TL;DR: The project delivered a no-new-building, no-downtime optical sorting retrofit with more consistent grading and improved line stability.

Contact Information

Murre Technologies B.V.

Zuidweg 20-22
4413 NM Krabbendijke, The Netherlands
Tel. +31 (0) 113 – 50 30 80
Email: info@murre.nl
Website: https://www.murre.nl/

KIMCO N.V.

Hofstraat 176
9200 Dendermonde, Belgium
Tel. +32 (0) 52 250 270
Email: info@kimco.be
Website: https://www.kimco.be/

TL;DR: Contact Murre Technologies for engineered optical sorting retrofits and Kimco for project reference context.

Conclusion

Kimco’s upgrade demonstrates what a well-executed optical carrot sorting line and onion grading automation retrofit can achieve in a constrained facility: higher grading consistency, improved operational stability, and a pathway to measurable quality control—without pausing production or rebuilding the plant.

By focusing on interfaces (wash-to-sort-to-pack), validation commissioning, and maintainable layout design, Murre Technologies delivered a system that fits real industrial requirements: throughput, repeatability, service access, and audit-ready process control.

TL;DR: The retrofit optical sorting solution improved consistency and capacity while preserving production continuity—proving advanced sorting can be integrated into legacy facilities when engineered end-to-end.

FAQ

Q: What is an optical carrot sorting line, and what defects can it remove?

A: An optical carrot sorting line uses high-speed cameras (often line-scan RGB) and sometimes NIR (Near-Infrared) sensors plus software algorithms to grade carrots by length, diameter, curvature, and visible defects such as discoloration, damage, or surface blemishes.

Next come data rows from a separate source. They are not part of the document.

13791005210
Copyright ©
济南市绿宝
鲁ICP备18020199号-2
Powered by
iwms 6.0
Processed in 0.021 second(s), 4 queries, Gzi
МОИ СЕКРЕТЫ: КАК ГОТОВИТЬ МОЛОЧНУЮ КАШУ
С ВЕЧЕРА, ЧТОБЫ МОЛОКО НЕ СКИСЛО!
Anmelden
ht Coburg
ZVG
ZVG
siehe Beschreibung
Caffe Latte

Defective product is removed via timed air jets or diverters into reject streams.

Q: How does onion grading automation differ from traditional mechanical sizing?

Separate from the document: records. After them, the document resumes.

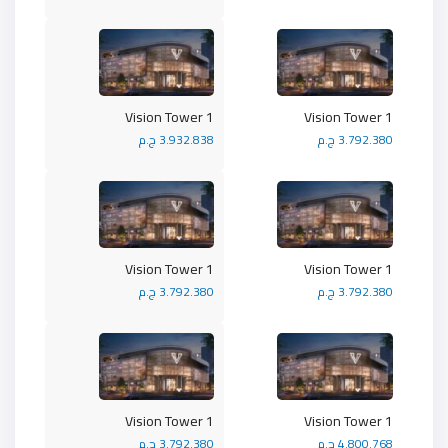
Vision Tower 1
Vision Tower 1
3.792.380 ج.م
3.932.838 ج.م
Vision Tower 1
Vision Tower 1
3.792.380 ج.م
3.792.380 ج.م
Vision Tower 1
Vision Tower 1
4.800.768 ج.م
3.792.380 ج.م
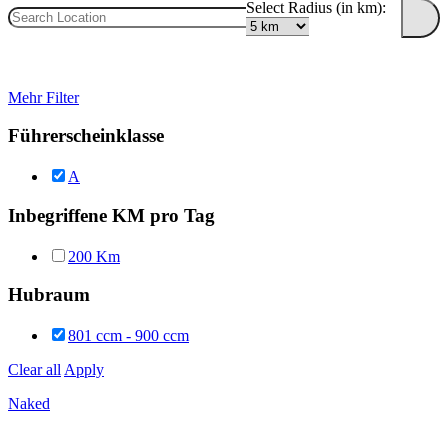
Select Radius (in km):
Mehr Filter
Führerscheinklasse
A
Inbegriffene KM pro Tag
200 Km
Hubraum
801 ccm - 900 ccm
Clear all
Apply
Naked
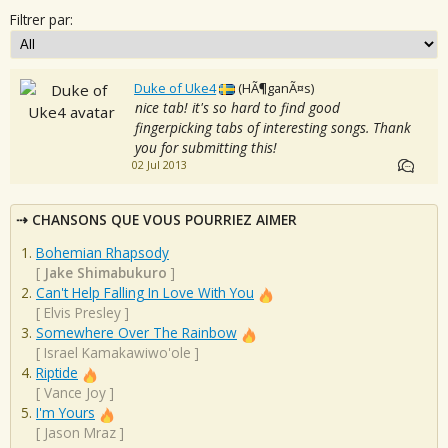
Filtrer par:
Duke of Uke4
(HÃ¶ganÃ¤s)
nice tab! it's so hard to find good
fingerpicking tabs of interesting songs. Thank
you for submitting this!
02 Jul 2013
CHANSONS QUE VOUS POURRIEZ AIMER
Bohemian Rhapsody
[
Jake Shimabukuro
]
Can't Help Falling In Love With You
[
Elvis Presley
]
Somewhere Over The Rainbow
[
Israel Kamakawiwo'ole
]
Riptide
[
Vance Joy
]
I'm Yours
[
Jason Mraz
]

A: Mechanical sizing mainly separates onions by diameter using rollers or screens, but it doesn’t reliably detect visual defects. Onion grading automation adds camera-based inspection to classify skin condition, discoloration, and quality defects, creating more consistent grade streams and reducing manual re-checking.

Q: What throughput and accuracy can industrial vegetable sorting equipment typically achieve?

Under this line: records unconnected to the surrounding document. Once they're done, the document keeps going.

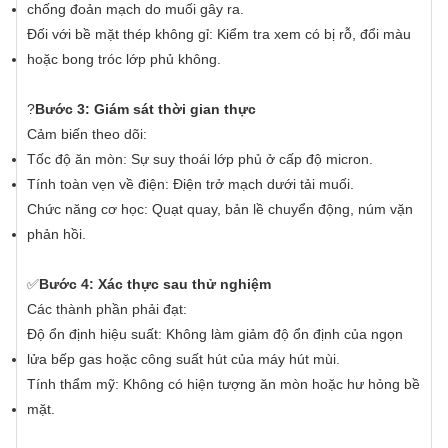
chống đoản mạch do muối gây ra.
Đối với bề mặt thép không gỉ: Kiểm tra xem có bị rỗ, đổi màu
hoặc bong tróc lớp phủ không.
?
Bước 3: Giám sát thời gian thực
Cảm biến theo dõi:
Tốc độ ăn mòn: Sự suy thoái lớp phủ ở cấp độ micron.
Tính toàn vẹn về điện: Điện trở mạch dưới tải muối.
Chức năng cơ học: Quạt quay, bản lề chuyển động, núm vặn
phản hồi.
✅
Bước 4: Xác thực sau thử nghiệm
Các thành phần phải đạt:
Độ ổn định hiệu suất: Không làm giảm độ ổn định của ngọn
lửa bếp gas hoặc công suất hút của máy hút mùi.
Tính thẩm mỹ: Không có hiện tượng ăn mòn hoặc hư hỏng bề
mặt.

A: Depending on belt width, product type, and defect targets, a single optical sorter is often engineered around roughly 5–20 tons/hour. Many installations target >90–98% correct classification on defined defect/grade categories, but real results depend heavily on singulation quality, cleanliness, lighting stability, and recipe tuning.

Q: What are the most common pitfalls when adding retrofit optical sorters to an existing plant?

A: Common pitfalls include insufficient space for maintenance access, unstable infeed (double layers that reduce detection accuracy), undersized reject handling that causes blockages, and poor environmental protection (water/dust) around optics. A feasibility study should address these before equipment is ordered.

Q: How do optical sorting machines share data with line control systems, ERP, or quality reporting tools?

A: Optical sorters typically interface with PLC line controls via industrial I/O and fieldbus/Ethernet communications. They can export production and grading data (throughput, reject rates, recipe IDs, alarms) to site systems for reporting and traceability. This supports audit documentation (e.g., BRCGS/IFS expectations) by linking lot/recipe settings to production outcomes.